| Task to carry out |
Starting at the line that contains "- **OfferService**: Generates", quote each line exactly through the last line of the entries, both included.

| Dataset records |
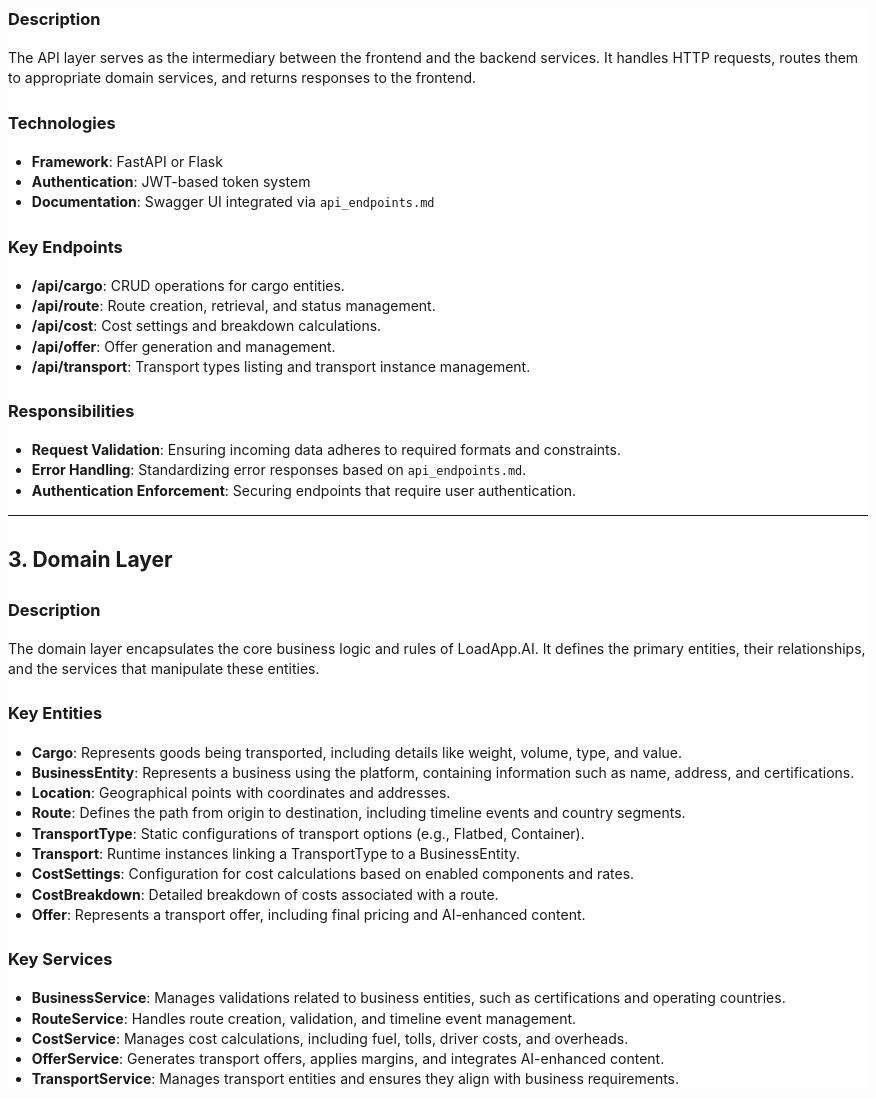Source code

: ### Description
The API layer serves as the intermediary between the frontend and the backend services. It handles HTTP requests, routes them to appropriate domain services, and returns responses to the frontend.

### Technologies
- **Framework**: FastAPI or Flask
- **Authentication**: JWT-based token system
- **Documentation**: Swagger UI integrated via `api_endpoints.md`

### Key Endpoints
- **/api/cargo**: CRUD operations for cargo entities.
- **/api/route**: Route creation, retrieval, and status management.
- **/api/cost**: Cost settings and breakdown calculations.
- **/api/offer**: Offer generation and management.
- **/api/transport**: Transport types listing and transport instance management.

### Responsibilities
- **Request Validation**: Ensuring incoming data adheres to required formats and constraints.
- **Error Handling**: Standardizing error responses based on `api_endpoints.md`.
- **Authentication Enforcement**: Securing endpoints that require user authentication.

---

## 3. Domain Layer

### Description
The domain layer encapsulates the core business logic and rules of LoadApp.AI. It defines the primary entities, their relationships, and the services that manipulate these entities.

### Key Entities
- **Cargo**: Represents goods being transported, including details like weight, volume, type, and value.
- **BusinessEntity**: Represents a business using the platform, containing information such as name, address, and certifications.
- **Location**: Geographical points with coordinates and addresses.
- **Route**: Defines the path from origin to destination, including timeline events and country segments.
- **TransportType**: Static configurations of transport options (e.g., Flatbed, Container).
- **Transport**: Runtime instances linking a TransportType to a BusinessEntity.
- **CostSettings**: Configuration for cost calculations based on enabled components and rates.
- **CostBreakdown**: Detailed breakdown of costs associated with a route.
- **Offer**: Represents a transport offer, including final pricing and AI-enhanced content.

### Key Services
- **BusinessService**: Manages validations related to business entities, such as certifications and operating countries.
- **RouteService**: Handles route creation, validation, and timeline event management.
- **CostService**: Manages cost calculations, including fuel, tolls, driver costs, and overheads.
- **OfferService**: Generates transport offers, applies margins, and integrates AI-enhanced content.
- **TransportService**: Manages transport entities and ensures they align with business requirements.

| Response to the exercise |
- **OfferService**: Generates transport offers, applies margins, and integrates AI-enhanced content.
- **TransportService**: Manages transport entities and ensures they align with business requirements.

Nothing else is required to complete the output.